For B2B sales professionals, as for employees across a vast swath of roles, the COVID-19 pandemic brought an abrupt halt to business as usual. One year on, it’s clearer than ever that even after the pandemic ends, there will be no return to the pre-COVID status quo. So what will the future of work look like for sales professionals?
As live meetings and demos give way to a new normal of videoconferencing and virtual interactions, the challenges and opportunities of this shift are coming into sharper relief. And while it’s clear that generic video chats and stale Power Point presentations simply won’t suffice to seal the deal, B2B sales professionals can achieve success by embracing a digital-first sales strategy that incorporates the best of both analog interactions and cutting-edge technologies.
Here’s why virtual sales aren’t going anywhere – and how salespeople can maximize efficiency and productivity in this new normal.
Future of Work
When the pandemic reared its head in early 2020, businesses were forced to make an overnight switch to virtual calls and videoconferencing – and while this allowed for some continuity of business, many salespeople found remote engagement a struggle compared to traditional, in-person interactions.
Indeed, a May 2020 survey conducted by Corporate Visions revealed that 70% of salespeople believed that remote selling was less effective than in-person selling. But while sales professionals expressed fears that virtual modes of engagement were limiting the kinds of meaningful interactions that help close deals, B2B decision-makers have actually found much to like in the new sales landscape. Research by McKinsey & Company found that 70% to 80% preferred remote interactions or digital self-service, with decision-makers citing simple scheduling, travel savings, and pandemic-era safety as some of the biggest selling points of going virtual.
This may suggest that sales professionals don’t have as much to fear from the new virtual normal as they thought – but that doesn’t mean that their concerns about limited engagement and barriers to effective communication are entirely unfounded. The answer isn’t to throw the digital baby out with the virtual bathwater, however. It’s to replicate the in-person experience with a mix of powerful digital capabilities and smart adaptation to new media.

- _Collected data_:

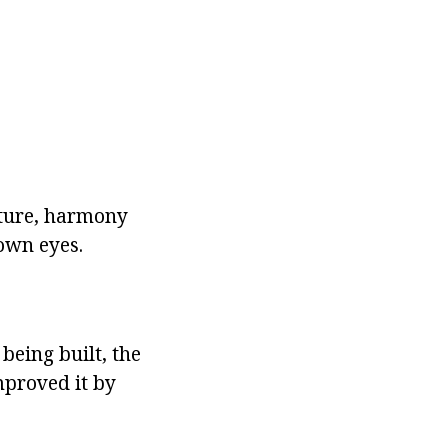
nature, harmony
 own eyes.
being built, the
mproved it by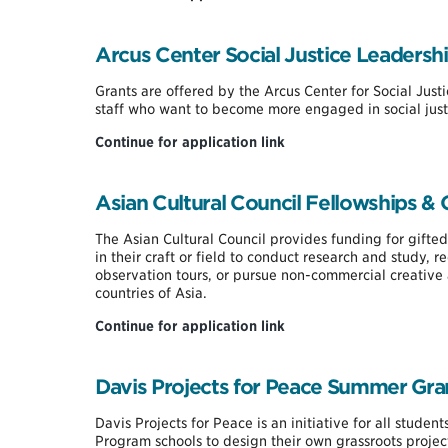
Lambda
Delta
Graduate
Arcus Center Social Justice Leadersh
Fellowship
Grants are offered by the Arcus Center for Social Just
staff who want to become more engaged in social just
Arcus
Continue for application link
Center
Social
Justice
Asian Cultural Council Fellowships & 
Leadership
Fund
The Asian Cultural Council provides funding for gifted
in their craft or field to conduct research and study, 
observation tours, or pursue non-commercial creative 
countries of Asia.
Asian
Continue for application link
Cultural
Council
Fellowships
Davis Projects for Peace Summer Gra
&
Grants
Davis Projects for Peace is an initiative for all stude
Program schools to design their own grassroots projec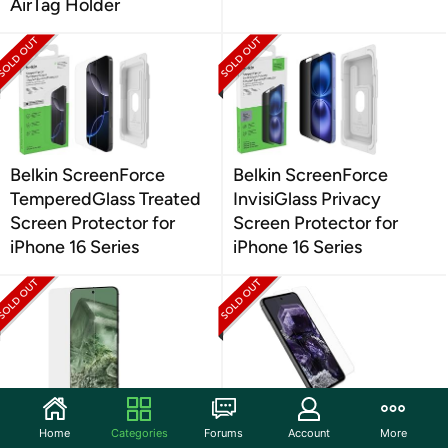
AirTag Holder
Belkin ScreenForce
Belkin ScreenForce
TemperedGlass Treated
InvisiGlass Privacy
Screen Protector for
Screen Protector for
iPhone 16 Series
iPhone 16 Series
Case-Mate Google Pixel
OtterBox Google Pixel 8
Home
Categories
Forums
Account
More
8 Ultra Screen Protector
Alpha Flex Antimicrobial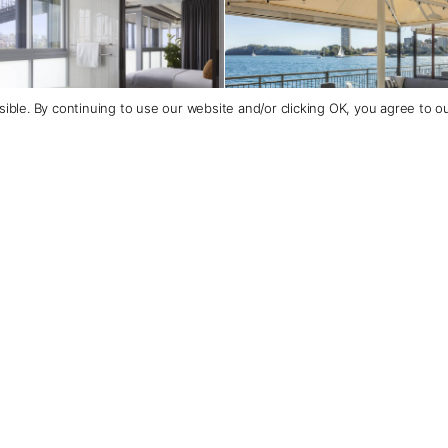
ible. By continuing to use our website and/or clicking OK, you agree to o
Contact Us
+1 (800) 342-1796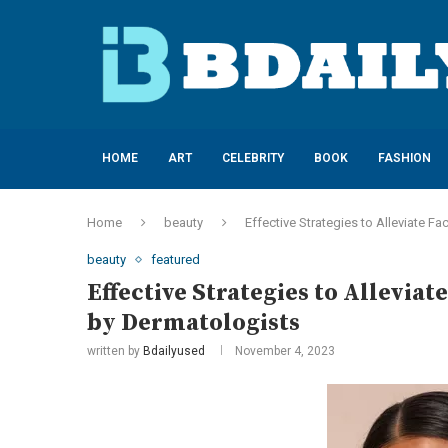
HOME
ART
CELEBRITY
BOOK
FASHION
Home
beauty
Effective Strategies to Alleviate
beauty
featured
Effective Strategies to Allevi
by Dermatologists
written by
Bdailyused
November 4, 2023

- _Prompt 1_:
Please duplicate the part of the article on virtual B2B sales starting with "This may suggest" and going on through "to new media.".
- _Prompt 2_:
Turn the paragraph of the article on virtual B2B sales that begins "Indeed, a May 2020 survey" into a short bulleted list that keeps its main facts.
- _Prompt 3_:
What selling points of going virtual do B2B decision-makers cite in the article on virtual B2B sales? List every one.

- _Task solution 1_:
This may suggest that sales professionals don’t have as much to fear from the new virtual normal as they thought – but that doesn’t mean that their concerns about limited engagement and barriers to effective communication are entirely unfounded. The answer isn’t to throw the digital baby out with the virtual bathwater, however. It’s to replicate the in-person experience with a mix of powerful digital capabilities and smart adaptation to new media.

- _Task solution 2_:
- A May 2020 Corporate Visions survey found that 70% of salespeople considered remote selling less effective than in-person selling.
- Salespeople feared virtual engagement limited the meaningful interactions that help close deals.
- McKinsey & Company research found that 70% to 80% of B2B decision-makers preferred remote interactions or digital self-service.
- Decision-makers cited simple scheduling, travel savings, and pandemic-era safety as major advantages of going virtual.

- _Task solution 3_:
- Simple scheduling
- Travel savings
- Pandemic-era safety